Ce chiffre me surprend. Je n’en ai jamais été informée

Les efforts du gouvernement pour le dialogue politique sont-ils suffisants ?

Il y a environ deux ans, le dialogue politique s’est retrouvé bloqué. Le gouvernement a été contraint de faire beaucoup d’efforts, de concessions pour qu’il puisse reprendre. Les partis politiques de l’opposition également. Le dialogue a permis de régler des questions de fond. Le FPI, avant ses dissensions actuelles, avait posé un certain nombre de conditions relatives aux prisonniers, aux résidences occupées, aux comptes gelés, à la réintégration des agents de l’État. Beaucoup de leurs demandes ont été acceptées. Le dialogue est un processus et des efforts soutenus doivent être faits de part et d’autre pour le faire avancer.

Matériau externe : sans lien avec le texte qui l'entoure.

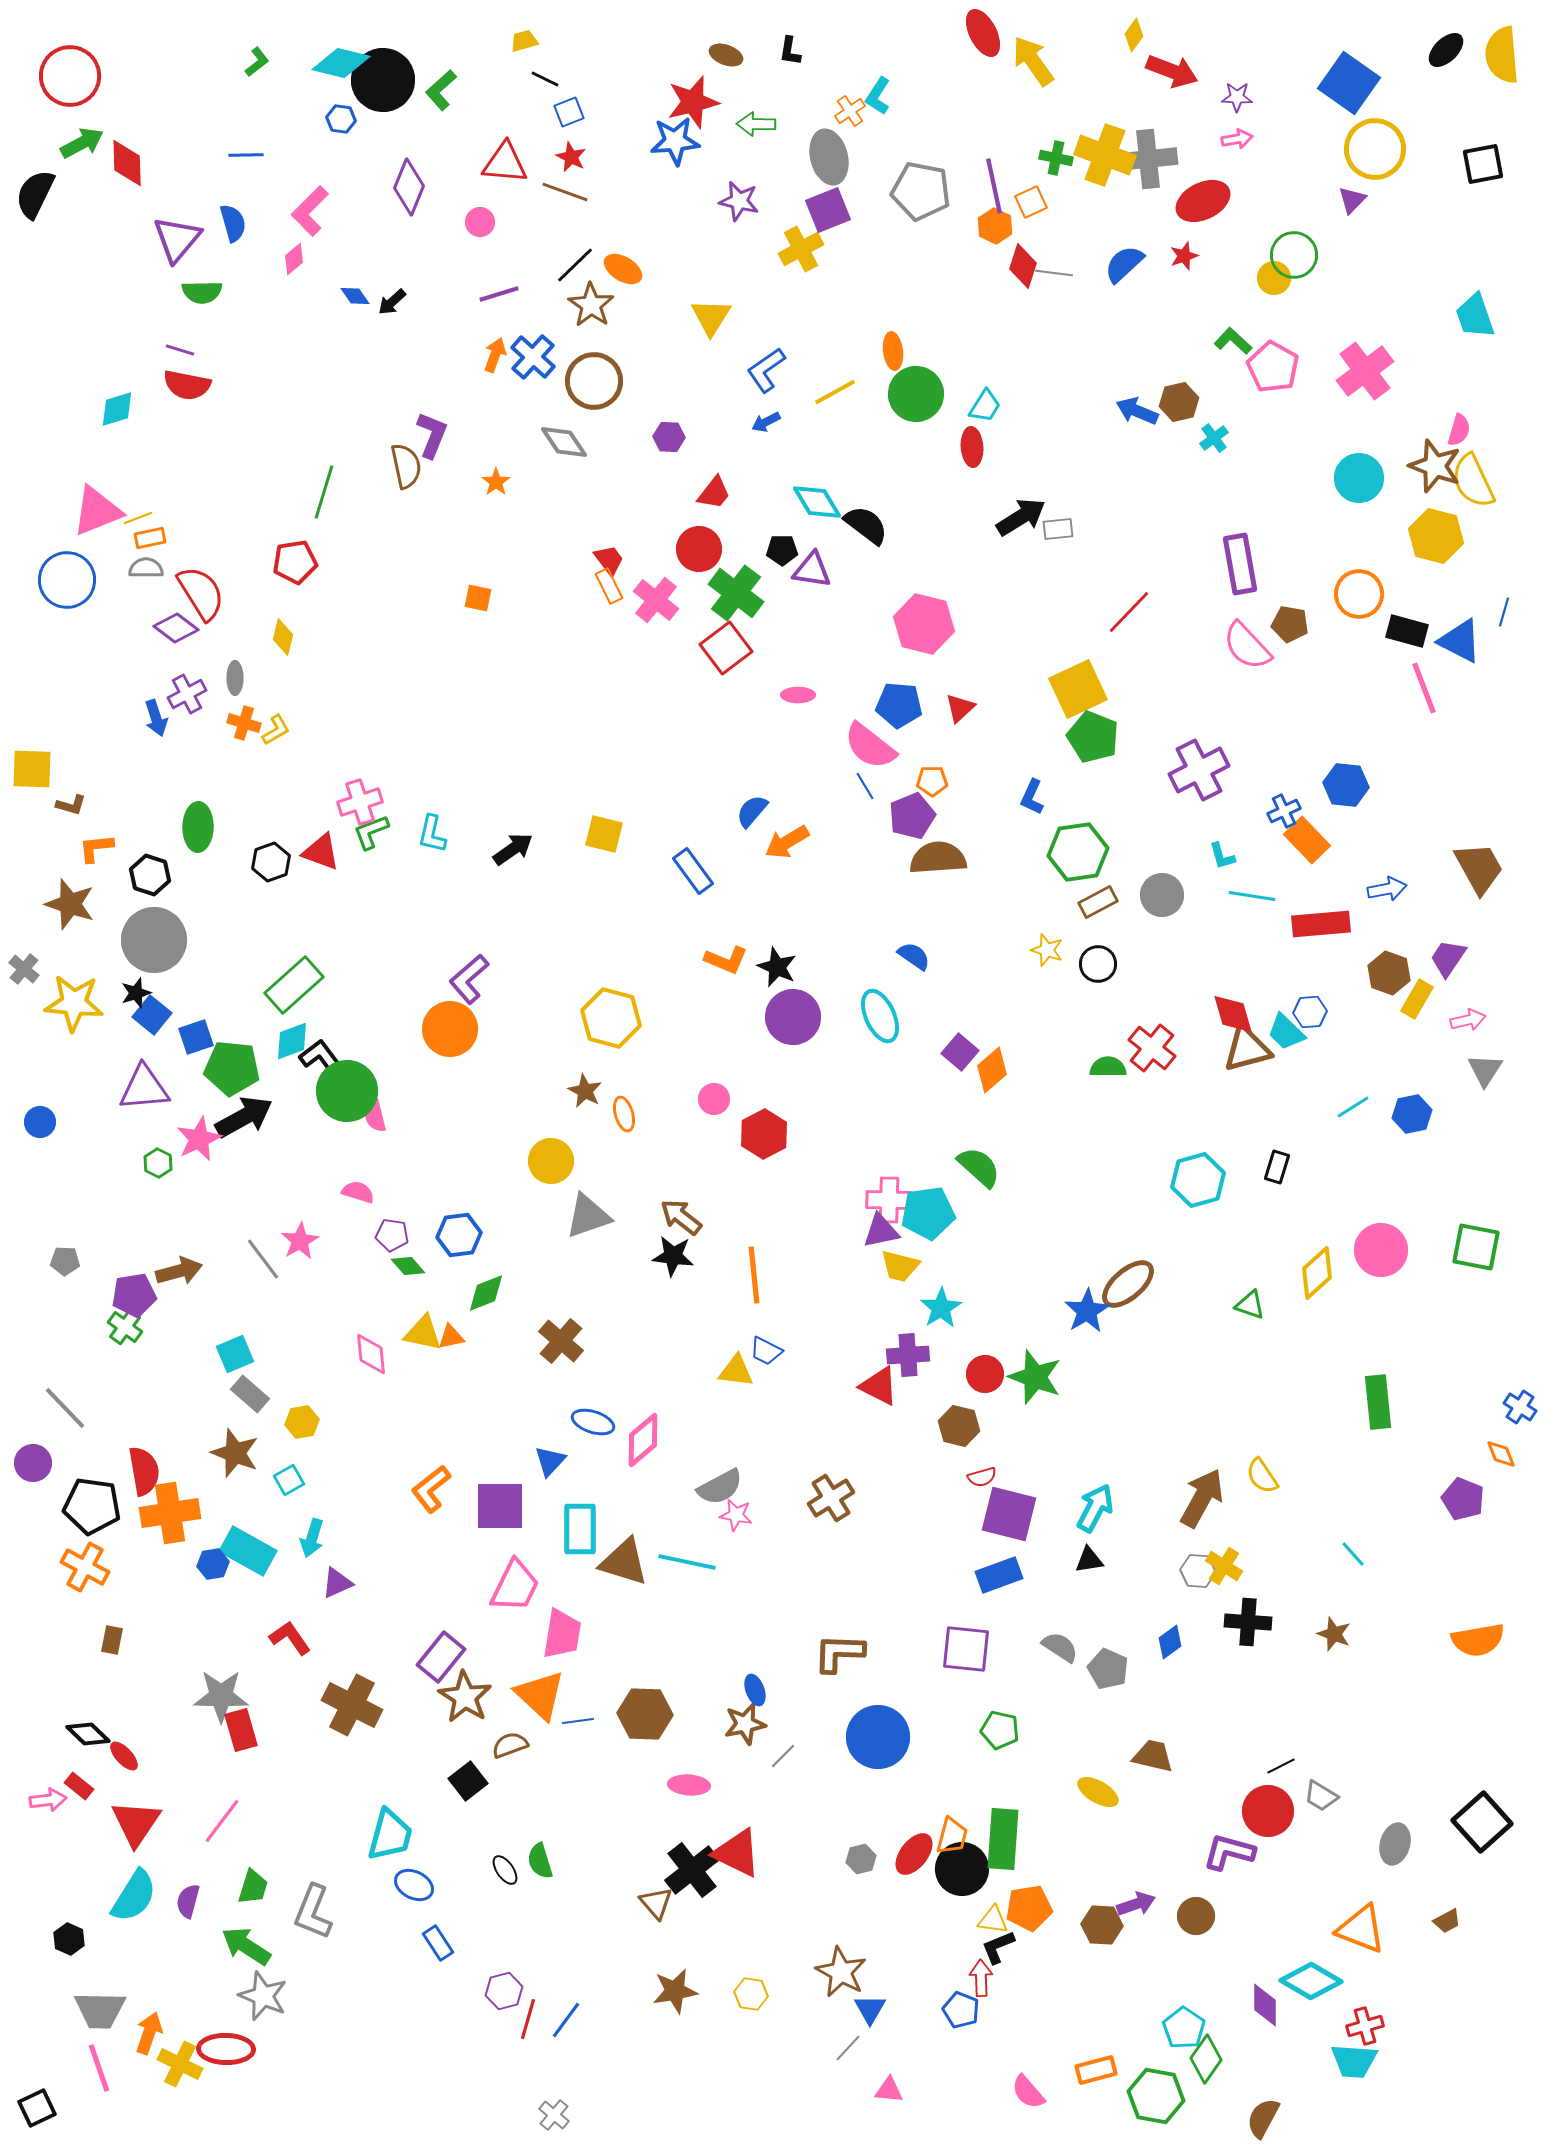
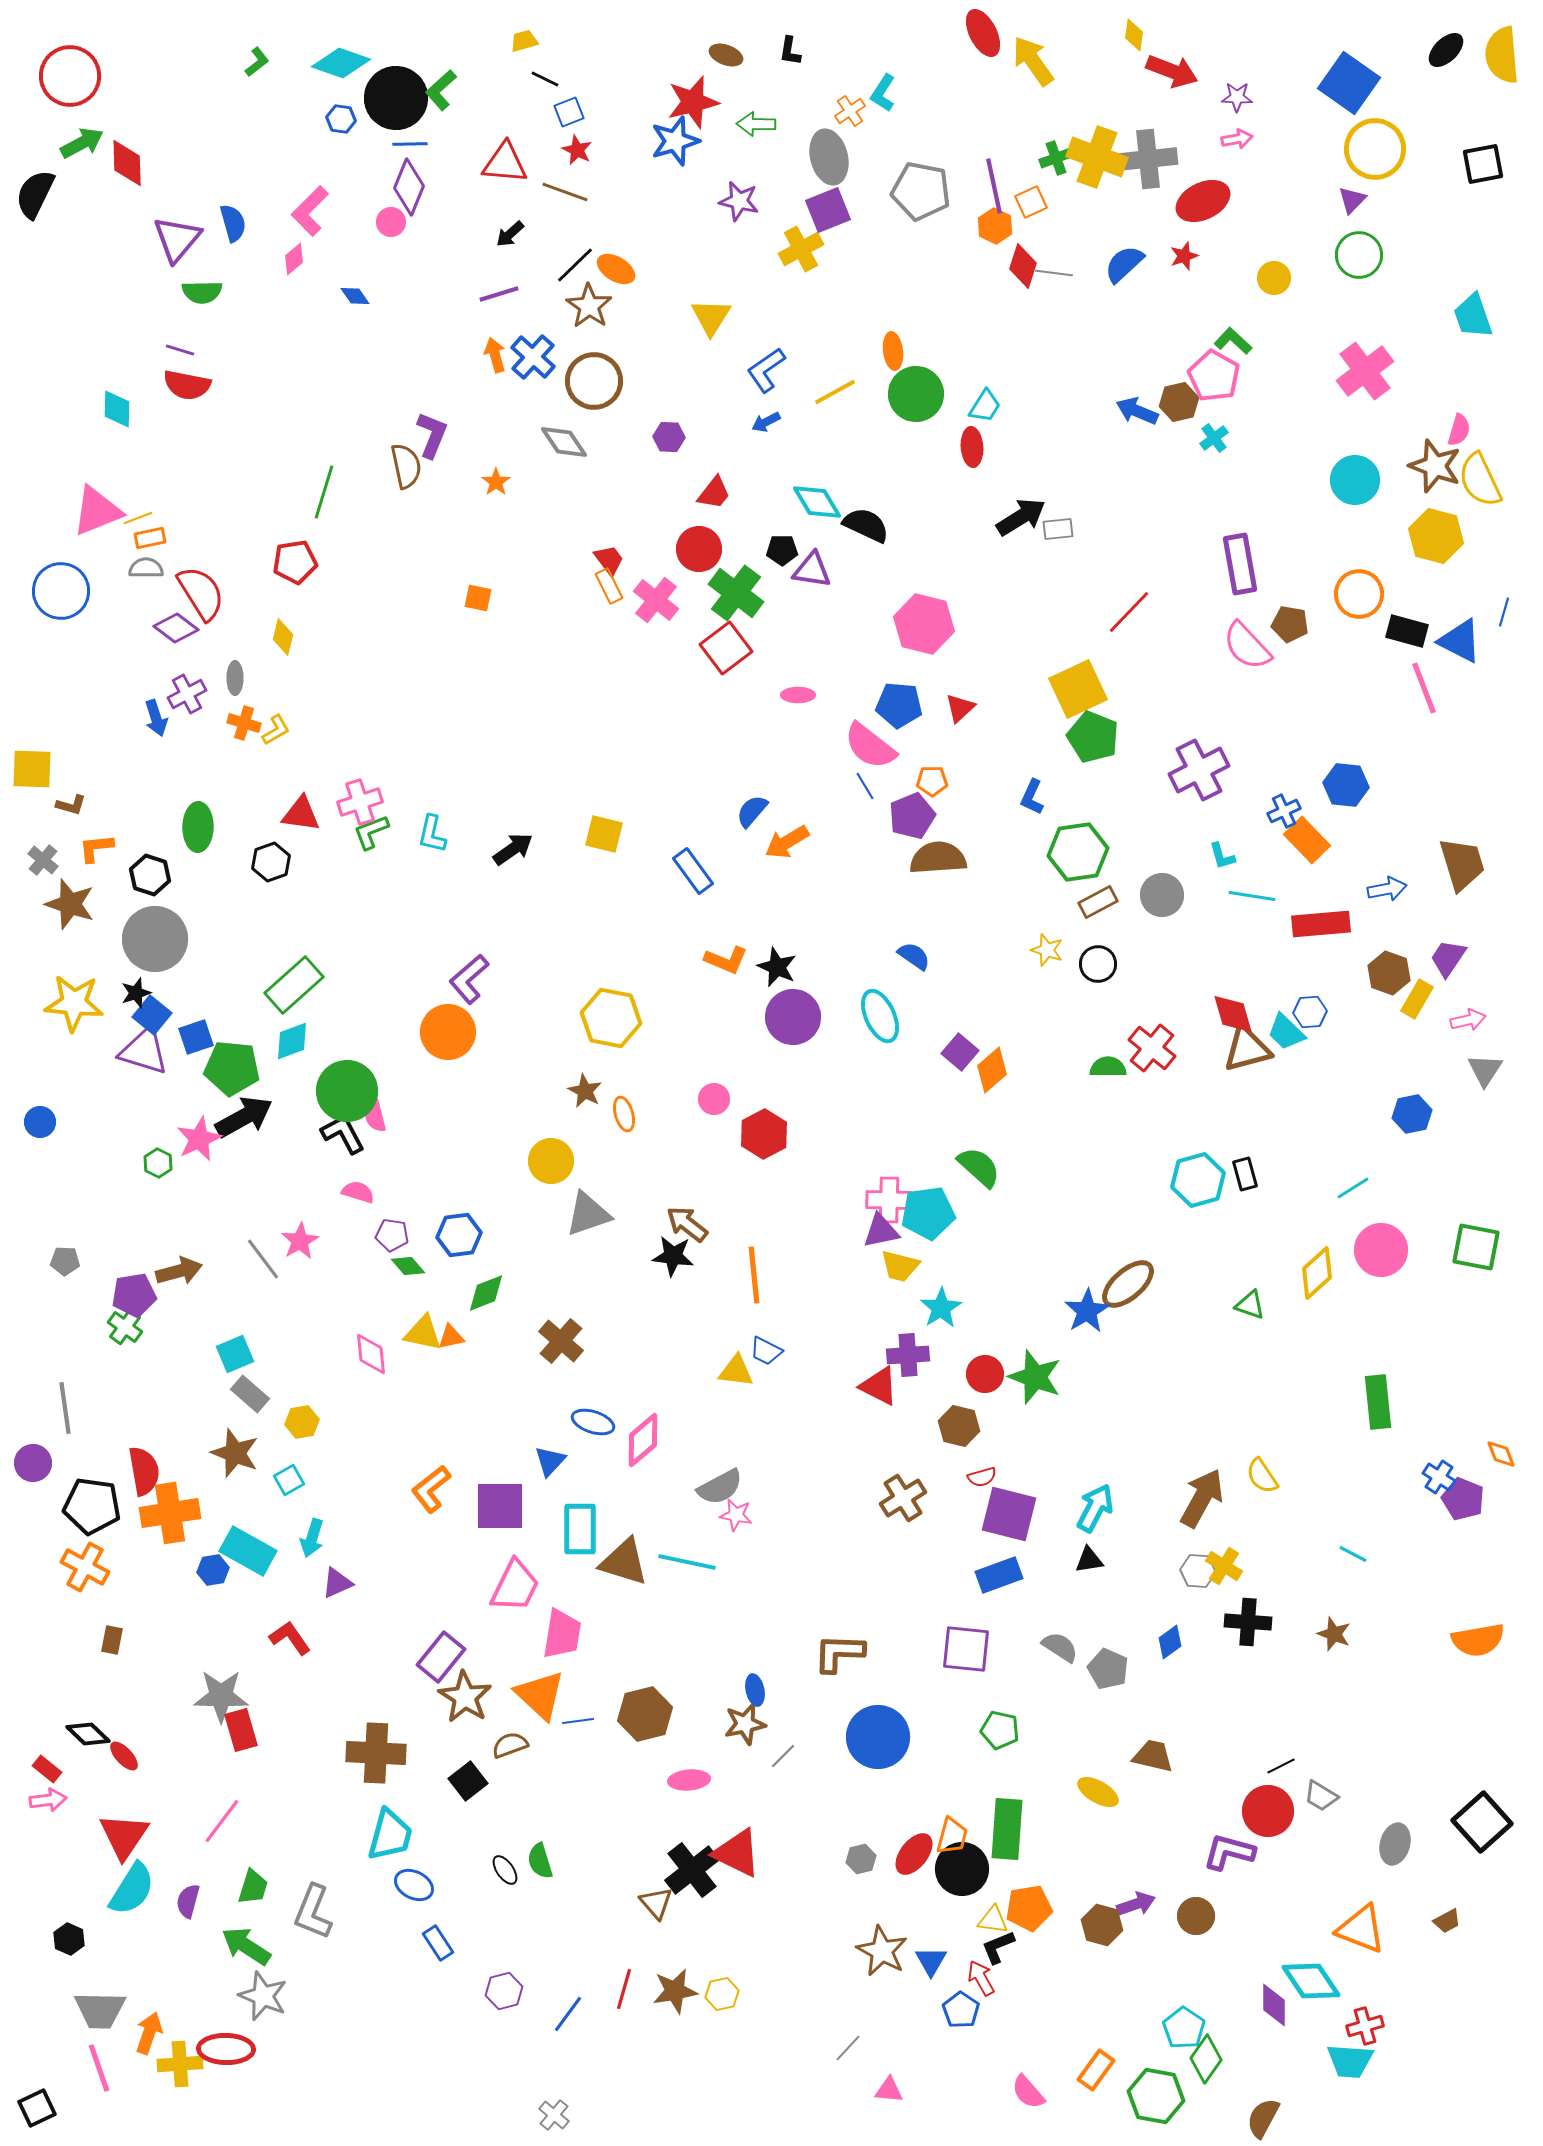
yellow diamond at (1134, 35): rotated 28 degrees counterclockwise
cyan diamond at (341, 63): rotated 6 degrees clockwise
black circle at (383, 80): moved 13 px right, 18 px down
cyan L-shape at (878, 96): moved 5 px right, 3 px up
blue star at (675, 141): rotated 12 degrees counterclockwise
blue line at (246, 155): moved 164 px right, 11 px up
yellow cross at (1105, 155): moved 8 px left, 2 px down
red star at (571, 157): moved 6 px right, 7 px up
green cross at (1056, 158): rotated 32 degrees counterclockwise
pink circle at (480, 222): moved 89 px left
green circle at (1294, 255): moved 65 px right
orange ellipse at (623, 269): moved 7 px left
black arrow at (392, 302): moved 118 px right, 68 px up
brown star at (591, 305): moved 2 px left, 1 px down
cyan trapezoid at (1475, 316): moved 2 px left
orange arrow at (495, 355): rotated 36 degrees counterclockwise
pink pentagon at (1273, 367): moved 59 px left, 9 px down
cyan diamond at (117, 409): rotated 72 degrees counterclockwise
cyan circle at (1359, 478): moved 4 px left, 2 px down
yellow semicircle at (1473, 481): moved 7 px right, 1 px up
black semicircle at (866, 525): rotated 12 degrees counterclockwise
blue circle at (67, 580): moved 6 px left, 11 px down
red triangle at (321, 852): moved 20 px left, 38 px up; rotated 12 degrees counterclockwise
brown trapezoid at (1479, 868): moved 17 px left, 4 px up; rotated 12 degrees clockwise
gray circle at (154, 940): moved 1 px right, 1 px up
gray cross at (24, 969): moved 19 px right, 109 px up
yellow hexagon at (611, 1018): rotated 4 degrees counterclockwise
orange circle at (450, 1029): moved 2 px left, 3 px down
black L-shape at (322, 1058): moved 21 px right, 76 px down; rotated 9 degrees clockwise
purple triangle at (144, 1088): moved 37 px up; rotated 22 degrees clockwise
cyan line at (1353, 1107): moved 81 px down
black rectangle at (1277, 1167): moved 32 px left, 7 px down; rotated 32 degrees counterclockwise
gray triangle at (588, 1216): moved 2 px up
brown arrow at (681, 1217): moved 6 px right, 7 px down
blue cross at (1520, 1407): moved 81 px left, 70 px down
gray line at (65, 1408): rotated 36 degrees clockwise
brown cross at (831, 1498): moved 72 px right
cyan line at (1353, 1554): rotated 20 degrees counterclockwise
blue hexagon at (213, 1564): moved 6 px down
blue ellipse at (755, 1690): rotated 8 degrees clockwise
brown cross at (352, 1705): moved 24 px right, 48 px down; rotated 24 degrees counterclockwise
brown hexagon at (645, 1714): rotated 16 degrees counterclockwise
pink ellipse at (689, 1785): moved 5 px up; rotated 9 degrees counterclockwise
red rectangle at (79, 1786): moved 32 px left, 17 px up
red triangle at (136, 1823): moved 12 px left, 13 px down
green rectangle at (1003, 1839): moved 4 px right, 10 px up
cyan semicircle at (134, 1896): moved 2 px left, 7 px up
brown hexagon at (1102, 1925): rotated 12 degrees clockwise
brown star at (841, 1972): moved 41 px right, 21 px up
red arrow at (981, 1978): rotated 27 degrees counterclockwise
cyan diamond at (1311, 1981): rotated 26 degrees clockwise
yellow hexagon at (751, 1994): moved 29 px left; rotated 20 degrees counterclockwise
purple diamond at (1265, 2005): moved 9 px right
blue triangle at (870, 2009): moved 61 px right, 48 px up
blue pentagon at (961, 2010): rotated 12 degrees clockwise
red line at (528, 2019): moved 96 px right, 30 px up
blue line at (566, 2020): moved 2 px right, 6 px up
cyan trapezoid at (1354, 2061): moved 4 px left
yellow cross at (180, 2064): rotated 30 degrees counterclockwise
orange rectangle at (1096, 2070): rotated 39 degrees counterclockwise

Mais des membres du FPI, proches d’Abou Dramane Sangaré, sont détenus depuis plus d’un mois…

Il faut replacer ces événements dans leur contexte. Je peux le faire car je suis personnellement intervenue auprès du gouvernement et de cette frange du FPI. Tout est parti de la décision de Pascal Affi N’Guessan de porter plainte. La justice a tranché en sa faveur. Le gouvernement a considéré qu’il lui revenait de l’appliquer. Par contre, cette frange du FPI ne veut respecter, pour certaines raisons, ni la décision de justice ni les dispositions légales et règlementaires sur les manifestations. C’est ça le principal problème. La démocratie, c’est un ensemble de droits et de devoirs comme par exemple l’obligation pour chaque citoyen de respecter le cadre légal existant même si l’on n’en est pas satisfait. C’est ça qui garantit à chacun la jouissance des droits qui lui sont reconnus. Le respect du cadre légal est aussi valable pour le gouvernement surtout lorsqu’il s’agit des arrestations.

Quelle est votre réaction à la création de la Coalition pour le changement (CNC) ?

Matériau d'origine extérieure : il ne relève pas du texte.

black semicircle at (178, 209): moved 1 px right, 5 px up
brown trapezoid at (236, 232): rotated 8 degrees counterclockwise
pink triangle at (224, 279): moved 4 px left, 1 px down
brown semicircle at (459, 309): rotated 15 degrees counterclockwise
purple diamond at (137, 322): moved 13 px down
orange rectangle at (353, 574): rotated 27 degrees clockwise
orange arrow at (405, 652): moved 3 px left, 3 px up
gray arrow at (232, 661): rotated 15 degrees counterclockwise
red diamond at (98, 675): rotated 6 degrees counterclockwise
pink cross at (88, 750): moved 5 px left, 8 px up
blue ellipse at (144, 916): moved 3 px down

La CNC s’inscrit dans un cadre légal. C’est un signe de vitalité de la démocratie ivoirienne. Les Nations unies continueront toujours à appeler à un processus démocratique inclusif et pour une diversité d’expression.

Comme il y a eu un procès des pro-Gbagbo suspectés de crimes, doit-il y avoir un procès des partisans du président Alassane Ouattara qui seraient dans le même cas ?

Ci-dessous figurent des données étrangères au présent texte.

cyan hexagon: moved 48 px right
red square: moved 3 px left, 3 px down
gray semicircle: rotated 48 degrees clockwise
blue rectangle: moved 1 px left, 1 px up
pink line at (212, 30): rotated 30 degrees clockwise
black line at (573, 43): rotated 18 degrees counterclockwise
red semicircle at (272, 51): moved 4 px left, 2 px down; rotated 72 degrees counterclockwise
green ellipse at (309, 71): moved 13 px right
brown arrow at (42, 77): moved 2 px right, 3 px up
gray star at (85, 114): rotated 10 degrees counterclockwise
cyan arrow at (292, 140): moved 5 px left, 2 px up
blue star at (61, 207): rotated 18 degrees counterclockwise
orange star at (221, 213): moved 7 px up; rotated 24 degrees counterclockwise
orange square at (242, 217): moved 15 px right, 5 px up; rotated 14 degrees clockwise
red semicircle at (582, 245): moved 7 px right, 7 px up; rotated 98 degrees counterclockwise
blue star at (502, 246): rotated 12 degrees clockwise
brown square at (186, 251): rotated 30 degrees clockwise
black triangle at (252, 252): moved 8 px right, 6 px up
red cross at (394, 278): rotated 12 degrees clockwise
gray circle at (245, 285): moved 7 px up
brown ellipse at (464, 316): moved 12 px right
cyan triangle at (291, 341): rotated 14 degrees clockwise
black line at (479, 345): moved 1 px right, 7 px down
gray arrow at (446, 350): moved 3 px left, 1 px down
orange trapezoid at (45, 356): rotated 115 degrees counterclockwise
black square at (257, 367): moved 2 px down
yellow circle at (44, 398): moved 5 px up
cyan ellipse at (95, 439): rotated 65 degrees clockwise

Nous n’avons eu de cesse d’appeler le gouvernement à une justice équitable, à ce que les enquêtes soient accélérées mais aussi qu’elles soient concluantes. Selon mes confrères de la division des droits de l’homme, les autorités ont donné des instructions fermes aux juges pour qu’ils accélèrent toutes les enquêtes, y compris lorsqu’elles concernent des gens considérés comme proches du pouvoir. Le 7 mai dernier, 9 FRCI, dont des ex-comzones qui occupent aujourd’hui des positions importantes, ont été convoqués devant le juge d’instruction. Le même juge a entendu des dozos. Je constate qu’il y a une volonté politique de faire en sorte que ceux qui ont commis des crimes graves dans les deux camps répondent de leurs actes. Cette volonté politique doit se matérialiser. C’est pour l’ONU une priorité. Il faut la vérité pour les victimes. Nous appelons d’ailleurs à la publication du rapport de la CDVR rendu en décembre 2014. Il faut aussi que le gouvernement adopte mette en place une loi pour protéger les témoins.

Le chef de l’État a récemment déclaré qu’il souhaitait que l’Onuci se retire progressivement de Côte d’Ivoire. Partagez-vous son avis ?

C’est un processus qui se fait en accord avec les autorités. Les discussions sont en cours pour établir le calendrier du retrait après les élections. La réduction des effectifs de l’Onuci a débuté depuis deux ans sur la base de la résolution des Nations unies. De l’avis des membres du Conseil de sécurité, la Côte d’Ivoire est en train de redevenir stable et la présence d’une mission de maintien de la paix ne sera peut être plus nécessaire après les élections, si elles se passent bien. L’année dernière, nous avons réduit nos troupes de 1 500 militaires, le personnel civil de 10%. Idem cette année. On va réduire graduellement les effectifs jusqu’aux élections d’octobre pour arriver à une force d’à peu près 5 300 militaires et 1 500 policiers. Nous sommes passés d’une posture statique à une posture plus dynamique. Nous sommes ainsi capables d’intervenir sur n’importe quelle partie du territoire ivoirien en cas de besoin pour protéger les civils.